▸ **Attività da svolgere**
A) Trascrivi dal brano sulla Sprint Race di Formula 3 in Belgio la parte che si apre con le parole contenenti "Formula 3, Sprint" e si chiude con "brasiliano Clerot (Rodin).".
B) Riprendi il brano sulla Sprint Race di Formula 3 in Belgio dal punto in cui si interrompe e proseguilo.

▸ **Brano proposto**
══════
Formula 3, Sprint Race del Belgio a Nakamura. L'italiano Badoer è secondo
GP BELGIOGriglia della Formula 3 sconvolta da una grandinata di penalità ufficializzate solo a notte fonda. Il successo va a Nakamura del team Hitech, sul podio anche l'italiano Badoer e il compagno di squadra Clerot. Il leader del campionato rimane Ugochukwu. Tutto il fine settimana è live su Sky e in streaming su NOW
Inizia con il successo di Nakamura il sabato dei motori a Spa. In Belgio, il giapponese del team Hitech si è aggiudicato la Sprint Race davanti all'italiano Badoer (Rodin) e al brasiliano Clerot (Rodin).
══════
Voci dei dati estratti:
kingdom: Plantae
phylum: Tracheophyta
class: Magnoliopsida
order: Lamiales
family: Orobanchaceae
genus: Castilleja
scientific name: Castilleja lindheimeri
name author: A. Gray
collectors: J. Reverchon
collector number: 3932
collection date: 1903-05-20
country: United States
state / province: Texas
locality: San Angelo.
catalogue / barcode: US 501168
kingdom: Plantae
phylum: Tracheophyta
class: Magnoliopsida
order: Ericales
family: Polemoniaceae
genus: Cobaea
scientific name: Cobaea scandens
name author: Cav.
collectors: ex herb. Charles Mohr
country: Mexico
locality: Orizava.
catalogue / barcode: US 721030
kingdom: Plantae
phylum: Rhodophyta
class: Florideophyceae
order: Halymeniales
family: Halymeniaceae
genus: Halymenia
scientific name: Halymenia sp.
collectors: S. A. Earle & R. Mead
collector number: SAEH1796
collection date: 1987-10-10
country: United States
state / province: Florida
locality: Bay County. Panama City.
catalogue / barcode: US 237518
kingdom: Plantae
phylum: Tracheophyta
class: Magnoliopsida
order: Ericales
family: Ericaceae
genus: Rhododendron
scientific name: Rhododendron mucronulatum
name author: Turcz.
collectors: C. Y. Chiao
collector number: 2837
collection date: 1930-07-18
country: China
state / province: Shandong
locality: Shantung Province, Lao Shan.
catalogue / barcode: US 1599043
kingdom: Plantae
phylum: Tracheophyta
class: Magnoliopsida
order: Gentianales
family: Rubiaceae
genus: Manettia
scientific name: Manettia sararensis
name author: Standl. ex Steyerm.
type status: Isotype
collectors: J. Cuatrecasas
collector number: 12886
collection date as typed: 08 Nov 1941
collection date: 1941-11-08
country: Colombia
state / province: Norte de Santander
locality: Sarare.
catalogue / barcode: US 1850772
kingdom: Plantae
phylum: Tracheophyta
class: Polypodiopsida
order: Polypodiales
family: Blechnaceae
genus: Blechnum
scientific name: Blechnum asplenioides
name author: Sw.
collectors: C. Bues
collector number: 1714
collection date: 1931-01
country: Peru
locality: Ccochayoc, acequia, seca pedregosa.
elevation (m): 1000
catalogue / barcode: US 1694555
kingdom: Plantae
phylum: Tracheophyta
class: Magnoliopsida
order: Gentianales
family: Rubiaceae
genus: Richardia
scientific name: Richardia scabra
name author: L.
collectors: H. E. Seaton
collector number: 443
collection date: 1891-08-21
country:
══════
▸ **Risposte numerate**
A)
Formula 3, Sprint Race del Belgio a Nakamura. L'italiano Badoer è secondo
GP BELGIOGriglia della Formula 3 sconvolta da una grandinata di penalità ufficializzate solo a notte fonda. Il successo va a Nakamura del team Hitech, sul podio anche l'italiano Badoer e il compagno di squadra Clerot. Il leader del campionato rimane Ugochukwu. Tutto il fine settimana è live su Sky e in streaming su NOW
Inizia con il successo di Nakamura il sabato dei motori a Spa. In Belgio, il giapponese del team Hitech si è aggiudicato la Sprint Race davanti all'italiano Badoer (Rodin) e al brasiliano Clerot (Rodin).

B)
Come volevasi dimostrare, a notte fonda, all’ora dei vampiri, i Commissari di Spa, riuniti quasi in un sabbah, hanno emesso il verdetto che per un pomeriggio intero e una lunga serata, fino a oltre la mezzanotte, tutti avevano atteso. E -come in un film horror, ricco di suspence e con un sottofondo teso a raggelare il sangue nelle vene di piloti e team manager- hanno comunicato urbi et orbi che la griglia di partenza della Sprint Race della Formula 3 di Spa-Franchorchamps sarebbe stata sconvolta da una grandinata di penalità dovuta al comportamento sconsiderato che aveva condotto al reiterato rischiosissimo raggruppamento di monoposto che, all’ultimo atto, aveva provocato anche il triplice tamponamento fra David, Stromsted e Yamakoshi. Il tutto con l’esplicito benestare del team Campos, che invitava Nael a proseguire nella sua gestione a passo d’uomo delle qualifiche, in testa al mucchio selvaggio. 5 posizioni di arretramento per Stromsted (Trident), 5 a Nael (Campos), 3 agli altri piloti di testa che hanno assecondato la condotta del francese e cioè Kato (ART), Sharp e Wharton (Prema), Nakamura (Hitech) e Bhirombhakdi (Dams). Infine, per aver guidato a basse velocità nelle traiettorie ideali e aver lasciato la pista senza giustificato motivo, sono stati penalizzati di 3 poisizioni anche Ugochukwu (Campos) e Xie (Dams). Mentre 3 posizioni di arretramento sono state comminate a Del Pino (VAR) e Garfias (Prema) per guida irregolare.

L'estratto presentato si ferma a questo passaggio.